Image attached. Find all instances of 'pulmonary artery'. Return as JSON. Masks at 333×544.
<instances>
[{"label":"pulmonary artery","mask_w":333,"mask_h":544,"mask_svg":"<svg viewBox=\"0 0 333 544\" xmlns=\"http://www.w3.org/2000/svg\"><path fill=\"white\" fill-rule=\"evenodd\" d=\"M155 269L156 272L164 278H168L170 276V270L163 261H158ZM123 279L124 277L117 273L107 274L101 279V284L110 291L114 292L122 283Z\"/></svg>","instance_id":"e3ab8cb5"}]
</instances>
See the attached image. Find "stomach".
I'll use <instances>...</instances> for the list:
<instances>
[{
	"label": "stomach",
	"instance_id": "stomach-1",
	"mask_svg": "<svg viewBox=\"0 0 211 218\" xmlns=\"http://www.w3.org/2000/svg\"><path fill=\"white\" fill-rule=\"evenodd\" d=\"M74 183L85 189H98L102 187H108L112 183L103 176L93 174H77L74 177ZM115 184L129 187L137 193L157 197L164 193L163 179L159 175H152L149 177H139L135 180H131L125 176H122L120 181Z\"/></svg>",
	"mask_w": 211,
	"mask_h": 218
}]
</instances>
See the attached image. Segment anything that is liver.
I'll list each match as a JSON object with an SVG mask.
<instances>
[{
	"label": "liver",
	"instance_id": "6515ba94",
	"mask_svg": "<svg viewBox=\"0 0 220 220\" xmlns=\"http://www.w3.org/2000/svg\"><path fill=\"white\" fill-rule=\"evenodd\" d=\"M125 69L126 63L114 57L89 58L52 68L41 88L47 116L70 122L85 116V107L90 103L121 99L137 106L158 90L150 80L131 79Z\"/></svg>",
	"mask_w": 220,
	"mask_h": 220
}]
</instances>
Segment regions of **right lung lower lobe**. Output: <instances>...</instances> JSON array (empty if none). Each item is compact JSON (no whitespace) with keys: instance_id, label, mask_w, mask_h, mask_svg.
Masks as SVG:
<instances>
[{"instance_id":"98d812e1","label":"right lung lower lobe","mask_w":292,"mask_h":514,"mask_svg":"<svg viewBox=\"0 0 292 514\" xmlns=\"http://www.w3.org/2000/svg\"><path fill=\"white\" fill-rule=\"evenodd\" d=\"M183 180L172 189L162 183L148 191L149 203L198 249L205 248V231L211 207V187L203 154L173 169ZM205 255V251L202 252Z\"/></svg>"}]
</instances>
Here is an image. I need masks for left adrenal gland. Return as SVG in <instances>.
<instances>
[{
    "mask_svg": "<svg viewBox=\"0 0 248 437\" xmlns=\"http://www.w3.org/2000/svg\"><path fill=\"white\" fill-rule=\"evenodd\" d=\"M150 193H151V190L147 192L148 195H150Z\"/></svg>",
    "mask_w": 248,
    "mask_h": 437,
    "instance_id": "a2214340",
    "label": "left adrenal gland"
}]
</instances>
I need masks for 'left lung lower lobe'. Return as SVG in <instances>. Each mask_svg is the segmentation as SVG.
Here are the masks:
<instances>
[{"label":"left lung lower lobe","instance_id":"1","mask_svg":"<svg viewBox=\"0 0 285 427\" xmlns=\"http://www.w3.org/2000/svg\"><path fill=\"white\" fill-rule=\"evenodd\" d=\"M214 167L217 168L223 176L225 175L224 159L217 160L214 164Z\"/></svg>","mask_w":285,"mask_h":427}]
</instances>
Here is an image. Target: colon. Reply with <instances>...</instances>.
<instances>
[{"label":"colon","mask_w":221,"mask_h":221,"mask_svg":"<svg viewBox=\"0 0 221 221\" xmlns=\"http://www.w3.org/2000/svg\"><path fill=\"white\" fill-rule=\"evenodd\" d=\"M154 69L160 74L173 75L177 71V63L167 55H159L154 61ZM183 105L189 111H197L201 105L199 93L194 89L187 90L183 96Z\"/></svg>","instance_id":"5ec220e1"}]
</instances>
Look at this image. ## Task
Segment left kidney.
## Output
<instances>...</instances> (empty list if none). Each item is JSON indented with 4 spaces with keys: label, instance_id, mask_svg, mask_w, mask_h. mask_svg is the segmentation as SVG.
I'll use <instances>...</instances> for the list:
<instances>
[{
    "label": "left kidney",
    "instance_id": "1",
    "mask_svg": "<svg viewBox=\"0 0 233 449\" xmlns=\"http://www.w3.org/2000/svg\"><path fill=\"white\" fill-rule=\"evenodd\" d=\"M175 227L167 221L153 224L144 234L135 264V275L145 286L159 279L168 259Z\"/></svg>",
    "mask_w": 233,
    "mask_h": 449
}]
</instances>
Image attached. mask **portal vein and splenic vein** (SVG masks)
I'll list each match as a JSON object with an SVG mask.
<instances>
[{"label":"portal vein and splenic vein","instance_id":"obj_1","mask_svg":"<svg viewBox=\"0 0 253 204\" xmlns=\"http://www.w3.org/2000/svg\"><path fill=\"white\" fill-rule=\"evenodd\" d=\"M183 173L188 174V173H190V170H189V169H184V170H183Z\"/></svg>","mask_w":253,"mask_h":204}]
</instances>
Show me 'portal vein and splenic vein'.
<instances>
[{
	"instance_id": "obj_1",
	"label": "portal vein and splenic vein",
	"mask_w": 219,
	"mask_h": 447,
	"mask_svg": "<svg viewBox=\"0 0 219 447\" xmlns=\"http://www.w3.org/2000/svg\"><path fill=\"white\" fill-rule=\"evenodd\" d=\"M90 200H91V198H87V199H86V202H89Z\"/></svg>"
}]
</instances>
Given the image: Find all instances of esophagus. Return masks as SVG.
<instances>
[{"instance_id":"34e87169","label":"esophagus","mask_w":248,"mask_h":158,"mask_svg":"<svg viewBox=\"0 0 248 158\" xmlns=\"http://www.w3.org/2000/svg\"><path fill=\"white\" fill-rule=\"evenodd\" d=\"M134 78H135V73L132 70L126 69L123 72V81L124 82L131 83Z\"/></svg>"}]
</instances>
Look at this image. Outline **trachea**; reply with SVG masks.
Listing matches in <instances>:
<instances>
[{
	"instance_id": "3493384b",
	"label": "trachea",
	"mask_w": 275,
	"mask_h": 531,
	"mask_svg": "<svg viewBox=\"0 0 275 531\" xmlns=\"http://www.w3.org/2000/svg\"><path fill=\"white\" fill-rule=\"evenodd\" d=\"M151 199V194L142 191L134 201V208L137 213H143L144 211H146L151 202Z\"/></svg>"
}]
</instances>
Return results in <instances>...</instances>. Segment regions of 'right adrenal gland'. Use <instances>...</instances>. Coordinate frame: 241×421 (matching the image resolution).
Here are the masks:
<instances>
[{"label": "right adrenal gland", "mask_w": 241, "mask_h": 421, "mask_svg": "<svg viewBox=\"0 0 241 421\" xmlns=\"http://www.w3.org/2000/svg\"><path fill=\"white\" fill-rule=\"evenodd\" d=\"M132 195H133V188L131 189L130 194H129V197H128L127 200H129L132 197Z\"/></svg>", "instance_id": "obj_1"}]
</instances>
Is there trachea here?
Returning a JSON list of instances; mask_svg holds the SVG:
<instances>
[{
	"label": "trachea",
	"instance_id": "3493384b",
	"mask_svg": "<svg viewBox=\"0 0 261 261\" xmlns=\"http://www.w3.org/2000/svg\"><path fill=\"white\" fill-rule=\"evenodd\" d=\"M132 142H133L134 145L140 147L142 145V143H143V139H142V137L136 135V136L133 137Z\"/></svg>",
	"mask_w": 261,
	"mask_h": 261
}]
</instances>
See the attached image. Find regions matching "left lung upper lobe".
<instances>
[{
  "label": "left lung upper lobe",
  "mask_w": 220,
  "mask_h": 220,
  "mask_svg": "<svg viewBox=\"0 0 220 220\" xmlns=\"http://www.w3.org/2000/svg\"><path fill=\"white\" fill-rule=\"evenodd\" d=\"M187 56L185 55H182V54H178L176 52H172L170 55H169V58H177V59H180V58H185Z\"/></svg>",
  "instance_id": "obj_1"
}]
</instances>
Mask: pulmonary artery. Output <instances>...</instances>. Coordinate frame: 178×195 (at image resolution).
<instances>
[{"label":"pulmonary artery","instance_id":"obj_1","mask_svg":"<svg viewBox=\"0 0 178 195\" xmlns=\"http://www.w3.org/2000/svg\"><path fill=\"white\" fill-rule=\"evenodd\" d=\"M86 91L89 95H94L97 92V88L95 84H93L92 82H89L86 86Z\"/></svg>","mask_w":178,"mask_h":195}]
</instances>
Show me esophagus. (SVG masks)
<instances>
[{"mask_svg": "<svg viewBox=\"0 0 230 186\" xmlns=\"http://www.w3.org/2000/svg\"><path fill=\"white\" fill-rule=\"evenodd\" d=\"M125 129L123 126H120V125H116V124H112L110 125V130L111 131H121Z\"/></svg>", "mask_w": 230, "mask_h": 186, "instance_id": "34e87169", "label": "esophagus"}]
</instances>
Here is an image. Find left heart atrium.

## DIRECTIONS FOR THIS TASK
Count the lines above that contain the string "colon", treating uppercase and lowercase as different. Reply with the number alone.

## EXERCISE ANSWER
2